● DIRECTIVE: Copy out the lines of the records verbatim, beginning with the line that contains "m=58 for consistency." and continuing through the line that contains "Time: h=3 m=39".

[Extracted records]

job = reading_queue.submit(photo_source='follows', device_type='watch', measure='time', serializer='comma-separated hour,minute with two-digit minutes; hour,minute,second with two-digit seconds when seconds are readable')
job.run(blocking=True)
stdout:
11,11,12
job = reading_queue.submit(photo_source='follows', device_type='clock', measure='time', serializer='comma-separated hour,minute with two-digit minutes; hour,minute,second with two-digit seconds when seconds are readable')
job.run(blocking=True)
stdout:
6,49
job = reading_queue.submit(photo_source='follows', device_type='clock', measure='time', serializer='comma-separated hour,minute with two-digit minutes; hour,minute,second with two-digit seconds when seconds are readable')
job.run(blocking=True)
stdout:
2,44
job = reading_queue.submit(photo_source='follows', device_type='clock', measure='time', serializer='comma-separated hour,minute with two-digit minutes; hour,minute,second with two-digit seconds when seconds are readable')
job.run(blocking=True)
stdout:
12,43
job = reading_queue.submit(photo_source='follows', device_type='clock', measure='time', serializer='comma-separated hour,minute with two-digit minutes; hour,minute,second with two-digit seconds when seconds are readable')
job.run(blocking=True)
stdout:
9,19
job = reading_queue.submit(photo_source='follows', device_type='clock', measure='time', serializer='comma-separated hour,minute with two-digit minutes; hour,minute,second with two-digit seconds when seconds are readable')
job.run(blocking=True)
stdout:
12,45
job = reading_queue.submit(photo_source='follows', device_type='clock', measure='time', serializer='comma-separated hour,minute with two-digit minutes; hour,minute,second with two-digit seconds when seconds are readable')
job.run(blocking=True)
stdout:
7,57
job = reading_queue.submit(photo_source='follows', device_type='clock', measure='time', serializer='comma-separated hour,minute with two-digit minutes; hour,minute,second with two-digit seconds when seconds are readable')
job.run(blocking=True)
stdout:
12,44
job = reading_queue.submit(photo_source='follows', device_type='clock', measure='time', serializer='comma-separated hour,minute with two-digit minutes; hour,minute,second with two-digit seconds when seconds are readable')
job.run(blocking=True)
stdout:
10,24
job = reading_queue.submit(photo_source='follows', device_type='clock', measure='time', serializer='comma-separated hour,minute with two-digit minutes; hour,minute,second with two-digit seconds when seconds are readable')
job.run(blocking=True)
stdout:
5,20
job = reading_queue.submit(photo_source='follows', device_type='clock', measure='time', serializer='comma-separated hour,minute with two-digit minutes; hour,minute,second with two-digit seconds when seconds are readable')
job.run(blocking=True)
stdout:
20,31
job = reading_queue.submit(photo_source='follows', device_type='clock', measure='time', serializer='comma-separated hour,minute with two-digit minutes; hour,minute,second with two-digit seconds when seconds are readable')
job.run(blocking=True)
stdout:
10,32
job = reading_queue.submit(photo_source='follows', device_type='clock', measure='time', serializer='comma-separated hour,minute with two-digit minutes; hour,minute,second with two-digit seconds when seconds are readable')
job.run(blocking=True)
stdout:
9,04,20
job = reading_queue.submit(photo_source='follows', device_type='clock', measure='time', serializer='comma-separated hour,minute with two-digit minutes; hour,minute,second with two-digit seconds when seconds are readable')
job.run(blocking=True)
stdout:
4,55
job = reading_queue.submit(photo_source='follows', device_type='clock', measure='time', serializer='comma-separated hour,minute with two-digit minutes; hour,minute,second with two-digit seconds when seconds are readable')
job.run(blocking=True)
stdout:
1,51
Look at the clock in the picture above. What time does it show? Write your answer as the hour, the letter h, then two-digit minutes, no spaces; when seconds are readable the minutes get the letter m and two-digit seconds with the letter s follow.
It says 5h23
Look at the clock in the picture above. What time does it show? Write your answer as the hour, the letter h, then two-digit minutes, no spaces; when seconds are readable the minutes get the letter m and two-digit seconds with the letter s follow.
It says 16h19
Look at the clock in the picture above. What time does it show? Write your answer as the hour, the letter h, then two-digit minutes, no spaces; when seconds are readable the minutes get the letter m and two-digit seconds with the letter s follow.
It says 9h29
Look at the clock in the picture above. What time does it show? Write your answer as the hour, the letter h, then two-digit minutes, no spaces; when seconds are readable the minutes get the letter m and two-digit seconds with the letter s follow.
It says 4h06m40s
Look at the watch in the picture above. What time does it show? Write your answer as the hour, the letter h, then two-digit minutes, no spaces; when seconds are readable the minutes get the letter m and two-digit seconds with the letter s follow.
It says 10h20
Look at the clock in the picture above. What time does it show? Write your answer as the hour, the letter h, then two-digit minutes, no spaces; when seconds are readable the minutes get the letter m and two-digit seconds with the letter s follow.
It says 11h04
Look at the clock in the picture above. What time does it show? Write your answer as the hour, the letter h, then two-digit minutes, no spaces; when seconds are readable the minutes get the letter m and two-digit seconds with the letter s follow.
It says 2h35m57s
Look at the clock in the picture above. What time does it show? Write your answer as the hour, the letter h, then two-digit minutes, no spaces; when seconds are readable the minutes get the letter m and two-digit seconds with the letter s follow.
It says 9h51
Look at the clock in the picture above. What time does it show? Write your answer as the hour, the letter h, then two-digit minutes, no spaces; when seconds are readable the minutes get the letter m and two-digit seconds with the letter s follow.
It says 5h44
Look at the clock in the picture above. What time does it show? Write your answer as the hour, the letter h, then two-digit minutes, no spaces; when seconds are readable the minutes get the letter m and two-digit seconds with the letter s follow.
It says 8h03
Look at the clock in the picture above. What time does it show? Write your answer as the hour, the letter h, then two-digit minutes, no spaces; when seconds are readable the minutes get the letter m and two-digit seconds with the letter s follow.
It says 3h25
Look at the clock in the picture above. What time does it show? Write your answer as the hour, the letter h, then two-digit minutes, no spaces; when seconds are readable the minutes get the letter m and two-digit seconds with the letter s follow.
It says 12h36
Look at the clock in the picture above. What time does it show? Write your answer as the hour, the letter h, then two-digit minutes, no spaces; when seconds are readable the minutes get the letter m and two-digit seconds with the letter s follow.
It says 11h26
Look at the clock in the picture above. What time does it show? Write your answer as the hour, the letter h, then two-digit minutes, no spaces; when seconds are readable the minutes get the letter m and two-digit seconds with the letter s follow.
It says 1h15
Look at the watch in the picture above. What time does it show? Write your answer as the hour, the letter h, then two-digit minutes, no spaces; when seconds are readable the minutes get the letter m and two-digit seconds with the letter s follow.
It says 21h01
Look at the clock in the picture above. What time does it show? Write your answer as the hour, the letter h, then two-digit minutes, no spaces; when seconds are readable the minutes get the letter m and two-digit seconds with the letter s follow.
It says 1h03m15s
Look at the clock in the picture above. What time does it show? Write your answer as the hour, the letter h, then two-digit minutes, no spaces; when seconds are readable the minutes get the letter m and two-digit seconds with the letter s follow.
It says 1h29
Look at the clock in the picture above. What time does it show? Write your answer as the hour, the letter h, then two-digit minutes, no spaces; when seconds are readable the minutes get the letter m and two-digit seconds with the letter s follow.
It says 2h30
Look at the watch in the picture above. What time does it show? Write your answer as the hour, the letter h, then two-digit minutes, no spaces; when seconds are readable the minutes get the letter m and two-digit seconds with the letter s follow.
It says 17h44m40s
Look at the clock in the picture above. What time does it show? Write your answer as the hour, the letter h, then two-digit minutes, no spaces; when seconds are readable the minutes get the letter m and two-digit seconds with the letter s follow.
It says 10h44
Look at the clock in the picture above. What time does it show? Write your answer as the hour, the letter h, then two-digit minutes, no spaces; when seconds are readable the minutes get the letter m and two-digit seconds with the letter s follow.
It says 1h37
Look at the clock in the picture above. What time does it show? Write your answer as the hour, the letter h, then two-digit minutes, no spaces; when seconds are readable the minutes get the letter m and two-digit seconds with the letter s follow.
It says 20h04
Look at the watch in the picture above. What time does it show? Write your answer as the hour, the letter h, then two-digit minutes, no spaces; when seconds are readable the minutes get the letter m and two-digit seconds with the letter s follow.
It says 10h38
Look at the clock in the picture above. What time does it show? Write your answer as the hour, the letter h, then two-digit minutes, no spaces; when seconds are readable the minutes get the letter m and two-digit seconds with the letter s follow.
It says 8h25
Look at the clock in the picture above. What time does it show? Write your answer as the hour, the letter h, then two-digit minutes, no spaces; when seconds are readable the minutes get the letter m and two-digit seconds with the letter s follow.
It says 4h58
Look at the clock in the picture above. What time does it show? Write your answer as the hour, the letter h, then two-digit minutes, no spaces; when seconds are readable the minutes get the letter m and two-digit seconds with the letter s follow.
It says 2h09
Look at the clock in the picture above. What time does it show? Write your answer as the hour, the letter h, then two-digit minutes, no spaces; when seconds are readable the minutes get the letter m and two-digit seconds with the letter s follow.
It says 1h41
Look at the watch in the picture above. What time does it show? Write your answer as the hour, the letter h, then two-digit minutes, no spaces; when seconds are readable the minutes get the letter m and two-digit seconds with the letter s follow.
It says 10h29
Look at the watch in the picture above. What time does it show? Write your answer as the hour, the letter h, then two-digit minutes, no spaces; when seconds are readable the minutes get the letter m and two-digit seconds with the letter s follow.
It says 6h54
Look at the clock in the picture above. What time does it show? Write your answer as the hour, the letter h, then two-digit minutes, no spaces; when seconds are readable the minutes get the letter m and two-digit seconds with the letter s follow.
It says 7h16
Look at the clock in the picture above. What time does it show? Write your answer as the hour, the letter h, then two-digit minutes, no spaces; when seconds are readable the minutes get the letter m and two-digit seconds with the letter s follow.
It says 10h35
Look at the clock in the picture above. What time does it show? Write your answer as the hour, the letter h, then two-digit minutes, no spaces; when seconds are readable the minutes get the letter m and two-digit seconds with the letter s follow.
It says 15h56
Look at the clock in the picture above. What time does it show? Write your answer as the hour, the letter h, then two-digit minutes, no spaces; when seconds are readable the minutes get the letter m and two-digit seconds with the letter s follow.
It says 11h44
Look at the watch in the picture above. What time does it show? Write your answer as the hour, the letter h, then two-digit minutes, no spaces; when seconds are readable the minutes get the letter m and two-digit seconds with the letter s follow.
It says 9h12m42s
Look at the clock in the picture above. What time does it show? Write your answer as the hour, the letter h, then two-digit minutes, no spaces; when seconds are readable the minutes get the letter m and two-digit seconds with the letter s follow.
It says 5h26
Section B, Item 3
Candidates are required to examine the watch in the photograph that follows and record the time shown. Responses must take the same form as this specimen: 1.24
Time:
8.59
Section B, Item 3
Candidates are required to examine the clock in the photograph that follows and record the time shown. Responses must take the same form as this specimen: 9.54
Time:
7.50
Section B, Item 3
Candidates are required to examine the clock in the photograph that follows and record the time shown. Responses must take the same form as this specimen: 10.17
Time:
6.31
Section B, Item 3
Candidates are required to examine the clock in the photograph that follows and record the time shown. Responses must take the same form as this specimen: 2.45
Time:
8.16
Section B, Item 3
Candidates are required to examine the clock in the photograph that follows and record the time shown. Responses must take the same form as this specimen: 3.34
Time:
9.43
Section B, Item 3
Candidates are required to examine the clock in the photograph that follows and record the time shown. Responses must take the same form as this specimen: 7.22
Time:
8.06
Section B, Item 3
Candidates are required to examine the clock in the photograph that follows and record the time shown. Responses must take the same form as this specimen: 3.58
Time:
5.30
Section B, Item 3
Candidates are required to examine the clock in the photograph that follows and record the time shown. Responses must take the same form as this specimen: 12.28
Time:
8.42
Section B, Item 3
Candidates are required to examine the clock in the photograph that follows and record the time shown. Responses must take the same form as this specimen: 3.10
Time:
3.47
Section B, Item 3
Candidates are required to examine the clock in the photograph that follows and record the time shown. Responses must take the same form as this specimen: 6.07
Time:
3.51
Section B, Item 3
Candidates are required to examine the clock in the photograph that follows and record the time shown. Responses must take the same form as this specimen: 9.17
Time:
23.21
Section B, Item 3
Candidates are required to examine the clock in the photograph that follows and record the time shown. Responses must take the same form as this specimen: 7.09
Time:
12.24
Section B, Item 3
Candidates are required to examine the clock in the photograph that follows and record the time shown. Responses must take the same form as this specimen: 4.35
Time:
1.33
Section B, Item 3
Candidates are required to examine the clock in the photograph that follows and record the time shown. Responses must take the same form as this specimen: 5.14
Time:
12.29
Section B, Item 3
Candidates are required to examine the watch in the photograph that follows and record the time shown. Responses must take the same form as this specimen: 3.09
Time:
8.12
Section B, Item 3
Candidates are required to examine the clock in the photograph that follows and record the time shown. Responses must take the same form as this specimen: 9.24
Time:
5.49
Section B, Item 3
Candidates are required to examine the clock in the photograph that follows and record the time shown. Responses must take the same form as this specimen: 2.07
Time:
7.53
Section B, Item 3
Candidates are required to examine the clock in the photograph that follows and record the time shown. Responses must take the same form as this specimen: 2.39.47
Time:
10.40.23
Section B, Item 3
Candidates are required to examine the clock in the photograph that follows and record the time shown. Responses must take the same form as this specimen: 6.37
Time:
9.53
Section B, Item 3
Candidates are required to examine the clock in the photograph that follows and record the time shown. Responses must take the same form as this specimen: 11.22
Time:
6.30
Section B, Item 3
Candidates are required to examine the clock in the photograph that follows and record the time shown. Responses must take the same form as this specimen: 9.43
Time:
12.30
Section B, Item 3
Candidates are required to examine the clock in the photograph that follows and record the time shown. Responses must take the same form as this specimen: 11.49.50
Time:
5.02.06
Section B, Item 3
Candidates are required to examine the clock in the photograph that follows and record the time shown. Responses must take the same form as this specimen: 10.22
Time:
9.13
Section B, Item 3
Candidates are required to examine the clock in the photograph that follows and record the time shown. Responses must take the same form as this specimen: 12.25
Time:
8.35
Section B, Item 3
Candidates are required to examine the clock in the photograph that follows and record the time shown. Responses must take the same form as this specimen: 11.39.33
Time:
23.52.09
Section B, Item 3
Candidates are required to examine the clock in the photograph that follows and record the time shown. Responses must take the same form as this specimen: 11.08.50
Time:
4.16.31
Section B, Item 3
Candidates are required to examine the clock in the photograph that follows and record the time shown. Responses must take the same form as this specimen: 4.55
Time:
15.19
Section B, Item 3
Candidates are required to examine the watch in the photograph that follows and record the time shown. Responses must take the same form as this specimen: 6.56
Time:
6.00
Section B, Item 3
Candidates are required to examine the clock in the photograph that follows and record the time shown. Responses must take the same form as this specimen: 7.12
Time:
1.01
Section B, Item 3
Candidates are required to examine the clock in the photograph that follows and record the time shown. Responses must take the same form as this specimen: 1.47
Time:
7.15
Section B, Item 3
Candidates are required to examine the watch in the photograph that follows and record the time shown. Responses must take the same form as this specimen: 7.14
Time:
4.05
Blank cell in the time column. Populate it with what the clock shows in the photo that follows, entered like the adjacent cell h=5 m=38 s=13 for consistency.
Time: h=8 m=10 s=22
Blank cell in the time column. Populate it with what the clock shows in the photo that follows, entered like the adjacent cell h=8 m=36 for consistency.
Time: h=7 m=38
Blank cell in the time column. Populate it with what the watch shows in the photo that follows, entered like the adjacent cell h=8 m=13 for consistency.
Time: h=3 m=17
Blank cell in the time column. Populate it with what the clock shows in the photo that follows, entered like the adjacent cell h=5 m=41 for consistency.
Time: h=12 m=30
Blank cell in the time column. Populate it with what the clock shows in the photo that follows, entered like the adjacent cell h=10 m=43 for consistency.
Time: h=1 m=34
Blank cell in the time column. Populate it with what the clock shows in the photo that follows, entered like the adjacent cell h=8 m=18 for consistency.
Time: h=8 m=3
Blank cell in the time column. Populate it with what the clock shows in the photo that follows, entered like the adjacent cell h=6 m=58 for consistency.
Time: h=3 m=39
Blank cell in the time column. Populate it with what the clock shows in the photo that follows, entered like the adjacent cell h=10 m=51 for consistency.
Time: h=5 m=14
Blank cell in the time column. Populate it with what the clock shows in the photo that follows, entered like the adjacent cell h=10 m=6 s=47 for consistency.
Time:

● RESPONSE BELOW:
Blank cell in the time column. Populate it with what the clock shows in the photo that follows, entered like the adjacent cell h=6 m=58 for consistency.
Time: h=3 m=39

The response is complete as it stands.